With his playing days over the following year, Abernathy began a long career in textiles with Dixie Mercerizing Co. in 1951 in Burlington, North Carolina. A job for American and Efird Mills and Textiles brought him to Gastonia in the 1960s. He was also the North Carolina sales engineer for Saco-Lowell, then the largest maker of textile machinery in the world

Abernathy was inducted into the Elon Sports Hall of Fame in 1974.

He and Ruby were still living in Gastonia when Abernathy died in 2001 at the age of 80. Ruby died the following year.

 

Clark, Cap

Position: Catcher
Birthplace: Snow Camp

First, Middle Names: John Carrol           Nicknames: Cap

Date of Birth:  Sept. 19, 1906 Date and Place of Death: Feb. 16, 1957, Fayetteville
Burial: Lafayette Memorial Park, Fayetteville

High School: Undetermined  
College: Elon University, Elon

Bats: L             Throws: R        Height and Weight: 5-11, 180
Debut Year: 1938       Final Year: 1938          Years Played: 1
Team and Year: Philadelphia Phillies, 1938

Career Summary
G         AB       H         R          RBI      HR       BA.      OBP.    SLG.     WAR
52        74        19        11        4          0         .257     .337     .297     -0.2

Cap Clark was a high-school teacher and coach most of the time. In the summer when school was out, he played professional baseball. He kicked around the minors for six years before getting the call. Clark put in a respectable season as a backup catcher in the majors and then went back teaching and coaching. He added shop keeping when he opened a sporting goods store in Fayetteville that’s still in business eighty years later.
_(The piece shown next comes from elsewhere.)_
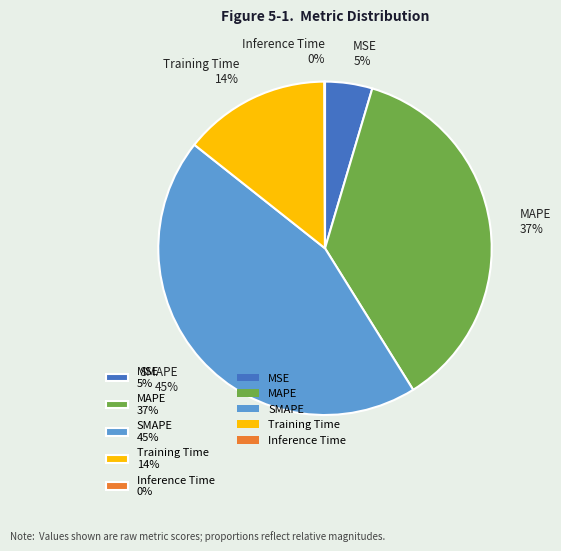

To the nearest percent, what is the difference between the SMAPE and MAPE slice percentages?

8%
John Carrol Clark was born in Snow Camp, a small community in Alamance County so named because it snowed the night British troops camped there during the Revolution. John Sr. and Frances “Fannie” Clark soon moved their six surviving children to a farm in nearby Newlin, where Clark grew up.

It’s unclear how he got his nickname. They were calling him Cap at Elon College, where he played baseball, football, and basketball. The student newspaper in 1928 went further than that. “The Babe Ruth of Elon,” it described the slugging outfielder.[I]

After graduating in 1930, Clark taught and coached first at Garner High School in Wake County and then at Raeford high in Hoke County. He played ball in the summer. Clark switched position to catcher while playing for the Asheville Tourists early in his professional career.

After hitting well over .300 for two years in the high minor leagues, Clark got his chance when the Philadelphia Phillies hired him as their backup catcher for the 1938 season. He hit .257 in limited play and was released.

After a couple of more years in the minors, Clark quit baseball in 1940, about the time he and Fred Culbreth opened Clark & Culbreth Sporting Goods in Fayetteville.

Clark had married Mildred Pipkin, a Garner native, in 1936. They settled in Fayetteville to raise their two children.

 He was a young man – only 49 – in 1957 when a heart attack killed Cap Clark.

A few years later, St. Andrews College in Laurinburg named its new baseball field after Clark, a school benefactor. His store, now Clark Sporting Goods Co. and no longer owned by the family, is still there on Bragg Boulevard.

Reference
 [I] “Clark Lead Elon Past L-R.” Maroon and Gold (Elon College, Elon, NC), April 26, 1928.